A mobile apparatus, such as UEs 115, may be able to communicate with any type of the base stations, whether macro base stations, pico base stations, femto base stations, relays, and the like. In FIG. 1, a communication link (represented as a lightning bolt) indicates wireless transmissions between a UE and a serving base station, which is a base station designated to serve the UE on the downlink or uplink, or desired transmission between base stations, and backhaul transmissions between base stations. UEs may operate as base stations or other network nodes in some scenarios. Backhaul communication between base stations of wireless network 100 may occur using wired or wireless communication links.

In operation at wireless network 100, base stations 105a-105c serve UEs 115a and 115b using 3D beamforming and coordinated spatial techniques, such as coordinated multipoint (CoMP) or multi-connectivity. Macro base station 105d performs backhaul communications with base stations 105a-105c, as well as small cell, base station 105f. Macro base station 105d also transmits multicast services which are subscribed to and received by UEs 115c and 115d. Such multicast services may include mobile television or stream video, or may include other services for providing community information, such as weather emergencies or alerts, such as Amber alerts or gray alerts.

§ Required task 1
In the excerpt on wireless network 100, which base station transmits the multicast services that UEs 115c and 115d receive?
§ Required task 2
Continue the excerpt on wireless network 100 from its final sentence.
Nothing in the listing is needed for this work.

§ Dataset content
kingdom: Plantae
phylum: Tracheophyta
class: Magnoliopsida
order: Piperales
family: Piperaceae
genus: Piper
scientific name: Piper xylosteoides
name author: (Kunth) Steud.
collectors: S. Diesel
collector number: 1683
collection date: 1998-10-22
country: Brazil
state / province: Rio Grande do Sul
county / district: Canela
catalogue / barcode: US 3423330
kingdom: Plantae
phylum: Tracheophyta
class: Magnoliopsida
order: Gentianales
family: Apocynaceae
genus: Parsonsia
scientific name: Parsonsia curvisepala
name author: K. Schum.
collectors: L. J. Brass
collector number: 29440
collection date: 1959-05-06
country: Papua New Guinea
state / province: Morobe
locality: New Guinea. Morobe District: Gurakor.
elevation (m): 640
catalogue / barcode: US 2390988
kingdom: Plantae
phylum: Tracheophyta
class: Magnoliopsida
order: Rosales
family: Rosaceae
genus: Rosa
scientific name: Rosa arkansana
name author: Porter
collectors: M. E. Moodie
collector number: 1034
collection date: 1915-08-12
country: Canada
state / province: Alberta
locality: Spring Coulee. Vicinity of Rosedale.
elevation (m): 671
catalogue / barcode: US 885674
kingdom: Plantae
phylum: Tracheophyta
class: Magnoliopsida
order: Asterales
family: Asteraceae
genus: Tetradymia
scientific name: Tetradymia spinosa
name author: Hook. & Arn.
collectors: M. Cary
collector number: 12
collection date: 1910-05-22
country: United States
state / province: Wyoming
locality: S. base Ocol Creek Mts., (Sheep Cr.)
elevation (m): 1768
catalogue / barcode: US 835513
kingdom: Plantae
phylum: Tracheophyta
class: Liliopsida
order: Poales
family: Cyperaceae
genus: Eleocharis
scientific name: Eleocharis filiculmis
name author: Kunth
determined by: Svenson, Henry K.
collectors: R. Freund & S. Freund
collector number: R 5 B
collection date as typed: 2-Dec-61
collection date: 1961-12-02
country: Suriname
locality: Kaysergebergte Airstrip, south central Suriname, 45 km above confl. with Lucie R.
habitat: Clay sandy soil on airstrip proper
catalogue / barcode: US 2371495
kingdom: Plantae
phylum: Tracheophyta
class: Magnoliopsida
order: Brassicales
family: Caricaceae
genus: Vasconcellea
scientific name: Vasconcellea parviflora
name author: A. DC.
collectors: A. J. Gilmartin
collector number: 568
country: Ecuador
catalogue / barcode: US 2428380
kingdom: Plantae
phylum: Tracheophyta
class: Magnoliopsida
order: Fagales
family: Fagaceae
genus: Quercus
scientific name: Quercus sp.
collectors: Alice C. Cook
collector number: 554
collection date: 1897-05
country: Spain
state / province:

§ Written response 1
Macro base station 105d.

§ Written response 2
Wireless network 100 of implementations supports mission critical communications with ultra-reliable and redundant links for mission critical devices, such UE 115e, which is a drone. Redundant communication links with UE 115e include from macro base stations 105d and 105e, as well as small cell base station 105f. Other machine type devices, such as UE 115f (thermometer), UE 115g (smart meter), and UE 115h (wearable device) may communicate through wireless network 100 either directly with base stations, such as small cell base station 105f, and macro base station 105e, or in multi-hop configurations by communicating with another user device which relays its information to the network, such as UE 115f communicating temperature measurement information to the smart meter, UE 115g, which is then reported to the network through small cell base station 105f. Wireless network 100 may also provide additional network efficiency through dynamic, low-latency TDD communications or low-latency FDD communications, such as in a vehicle-to-vehicle (V2V) mesh network between UEs 115i-115k communicating with macro base station 105e.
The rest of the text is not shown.